» **INFORMATION SHOWN**:
···

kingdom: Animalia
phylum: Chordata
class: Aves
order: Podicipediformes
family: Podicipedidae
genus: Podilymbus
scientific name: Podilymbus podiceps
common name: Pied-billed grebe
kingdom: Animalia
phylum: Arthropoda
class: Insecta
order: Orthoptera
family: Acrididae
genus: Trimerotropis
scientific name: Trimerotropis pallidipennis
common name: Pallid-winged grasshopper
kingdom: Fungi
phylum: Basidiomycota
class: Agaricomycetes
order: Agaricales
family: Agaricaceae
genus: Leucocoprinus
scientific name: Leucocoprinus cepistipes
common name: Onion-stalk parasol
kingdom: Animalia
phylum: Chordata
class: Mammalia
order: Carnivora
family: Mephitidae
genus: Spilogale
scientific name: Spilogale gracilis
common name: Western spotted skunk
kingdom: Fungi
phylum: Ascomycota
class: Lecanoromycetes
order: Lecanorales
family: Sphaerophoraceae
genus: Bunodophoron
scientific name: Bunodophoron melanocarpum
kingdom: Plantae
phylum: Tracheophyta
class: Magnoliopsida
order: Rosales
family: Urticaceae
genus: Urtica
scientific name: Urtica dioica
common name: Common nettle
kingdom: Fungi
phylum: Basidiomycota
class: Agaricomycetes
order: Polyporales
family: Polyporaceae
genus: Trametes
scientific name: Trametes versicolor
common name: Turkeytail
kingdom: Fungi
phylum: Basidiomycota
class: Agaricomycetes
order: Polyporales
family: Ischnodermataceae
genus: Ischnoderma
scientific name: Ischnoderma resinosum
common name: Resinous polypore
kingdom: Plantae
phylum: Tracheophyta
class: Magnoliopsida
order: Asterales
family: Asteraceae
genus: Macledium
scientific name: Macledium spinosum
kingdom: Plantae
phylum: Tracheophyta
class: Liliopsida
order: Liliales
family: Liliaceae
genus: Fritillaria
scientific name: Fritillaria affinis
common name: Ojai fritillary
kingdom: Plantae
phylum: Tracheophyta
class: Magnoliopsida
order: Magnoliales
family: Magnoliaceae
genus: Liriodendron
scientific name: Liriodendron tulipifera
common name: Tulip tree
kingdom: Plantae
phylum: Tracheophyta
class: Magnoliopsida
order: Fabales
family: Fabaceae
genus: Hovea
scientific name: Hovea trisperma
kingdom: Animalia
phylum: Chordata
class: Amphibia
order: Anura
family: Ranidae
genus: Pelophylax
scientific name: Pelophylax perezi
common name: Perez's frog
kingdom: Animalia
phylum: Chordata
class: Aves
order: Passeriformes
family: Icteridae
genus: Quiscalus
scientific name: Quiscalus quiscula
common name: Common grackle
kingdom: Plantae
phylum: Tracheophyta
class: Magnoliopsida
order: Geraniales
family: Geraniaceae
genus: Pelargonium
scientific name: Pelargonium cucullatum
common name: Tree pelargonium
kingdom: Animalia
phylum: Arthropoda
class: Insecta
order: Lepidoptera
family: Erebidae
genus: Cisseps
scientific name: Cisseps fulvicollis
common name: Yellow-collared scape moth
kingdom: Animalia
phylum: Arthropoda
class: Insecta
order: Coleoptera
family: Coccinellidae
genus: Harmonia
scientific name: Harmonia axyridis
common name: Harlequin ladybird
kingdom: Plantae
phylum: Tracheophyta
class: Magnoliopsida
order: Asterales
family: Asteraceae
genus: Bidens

···

» **TASK INSTRUCTIONS**: Recast every one of the rows above as a two-column CSV headed rank and name, giving each labeled entry its own line. Put each value in a quoted field and turn any line breaks into spaces.

» **FINISHED ANSWER**:
rank,name
"kingdom:","Animalia"
"phylum:","Chordata"
"class:","Aves"
"order:","Podicipediformes"
"family:","Podicipedidae"
"genus:","Podilymbus"
"scientific name:","Podilymbus podiceps"
"common name:","Pied-billed grebe"
"kingdom:","Animalia"
"phylum:","Arthropoda"
"class:","Insecta"
"order:","Orthoptera"
"family:","Acrididae"
"genus:","Trimerotropis"
"scientific name:","Trimerotropis pallidipennis"
"common name:","Pallid-winged grasshopper"
"kingdom:","Fungi"
"phylum:","Basidiomycota"
"class:","Agaricomycetes"
"order:","Agaricales"
"family:","Agaricaceae"
"genus:","Leucocoprinus"
"scientific name:","Leucocoprinus cepistipes"
"common name:","Onion-stalk parasol"
"kingdom:","Animalia"
"phylum:","Chordata"
"class:","Mammalia"
"order:","Carnivora"
"family:","Mephitidae"
"genus:","Spilogale"
"scientific name:","Spilogale gracilis"
"common name:","Western spotted skunk"
"kingdom:","Fungi"
"phylum:","Ascomycota"
"class:","Lecanoromycetes"
"order:","Lecanorales"
"family:","Sphaerophoraceae"
"genus:","Bunodophoron"
"scientific name:","Bunodophoron melanocarpum"
"kingdom:","Plantae"
"phylum:","Tracheophyta"
"class:","Magnoliopsida"
"order:","Rosales"
"family:","Urticaceae"
"genus:","Urtica"
"scientific name:","Urtica dioica"
"common name:","Common nettle"
"kingdom:","Fungi"
"phylum:","Basidiomycota"
"class:","Agaricomycetes"
"order:","Polyporales"
"family:","Polyporaceae"
"genus:","Trametes"
"scientific name:","Trametes versicolor"
"common name:","Turkeytail"
"kingdom:","Fungi"
"phylum:","Basidiomycota"
"class:","Agaricomycetes"
"order:","Polyporales"
"family:","Ischnodermataceae"
"genus:","Ischnoderma"
"scientific name:","Ischnoderma resinosum"
"common name:","Resinous polypore"
"kingdom:","Plantae"
"phylum:","Tracheophyta"
"class:","Magnoliopsida"
"order:","Asterales"
"family:","Asteraceae"
"genus:","Macledium"
"scientific name:","Macledium spinosum"
"kingdom:","Plantae"
"phylum:","Tracheophyta"
"class:","Liliopsida"
"order:","Liliales"
"family:","Liliaceae"
"genus:","Fritillaria"
"scientific name:","Fritillaria affinis"
"common name:","Ojai fritillary"
"kingdom:","Plantae"
"phylum:","Tracheophyta"
"class:","Magnoliopsida"
"order:","Magnoliales"
"family:","Magnoliaceae"
"genus:","Liriodendron"
"scientific name:","Liriodendron tulipifera"
"common name:","Tulip tree"
"kingdom:","Plantae"
"phylum:","Tracheophyta"
"class:","Magnoliopsida"
"order:","Fabales"
"family:","Fabaceae"
"genus:","Hovea"
"scientific name:","Hovea trisperma"
"kingdom:","Animalia"
"phylum:","Chordata"
"class:","Amphibia"
"order:","Anura"
"family:","Ranidae"
"genus:","Pelophylax"
"scientific name:","Pelophylax perezi"
"common name:","Perez's frog"
"kingdom:","Animalia"
"phylum:","Chordata"
"class:","Aves"
"order:","Passeriformes"
"family:","Icteridae"
"genus:","Quiscalus"
"scientific name:","Quiscalus quiscula"
"common name:","Common grackle"
"kingdom:","Plantae"
"phylum:","Tracheophyta"
"class:","Magnoliopsida"
"order:","Geraniales"
"family:","Geraniaceae"
"genus:","Pelargonium"
"scientific name:","Pelargonium cucullatum"
"common name:","Tree pelargonium"
"kingdom:","Animalia"
"phylum:","Arthropoda"
"class:","Insecta"
"order:","Lepidoptera"
"family:","Erebidae"
"genus:","Cisseps"
"scientific name:","Cisseps fulvicollis"
"common name:","Yellow-collared scape moth"
"kingdom:","Animalia"
"phylum:","Arthropoda"
"class:","Insecta"
"order:","Coleoptera"
"family:","Coccinellidae"
"genus:","Harmonia"
"scientific name:","Harmonia axyridis"
"common name:","Harlequin ladybird"
"kingdom:","Plantae"
"phylum:","Tracheophyta"
"class:","Magnoliopsida"
"order:","Asterales"
"family:","Asteraceae"
"genus:","Bidens"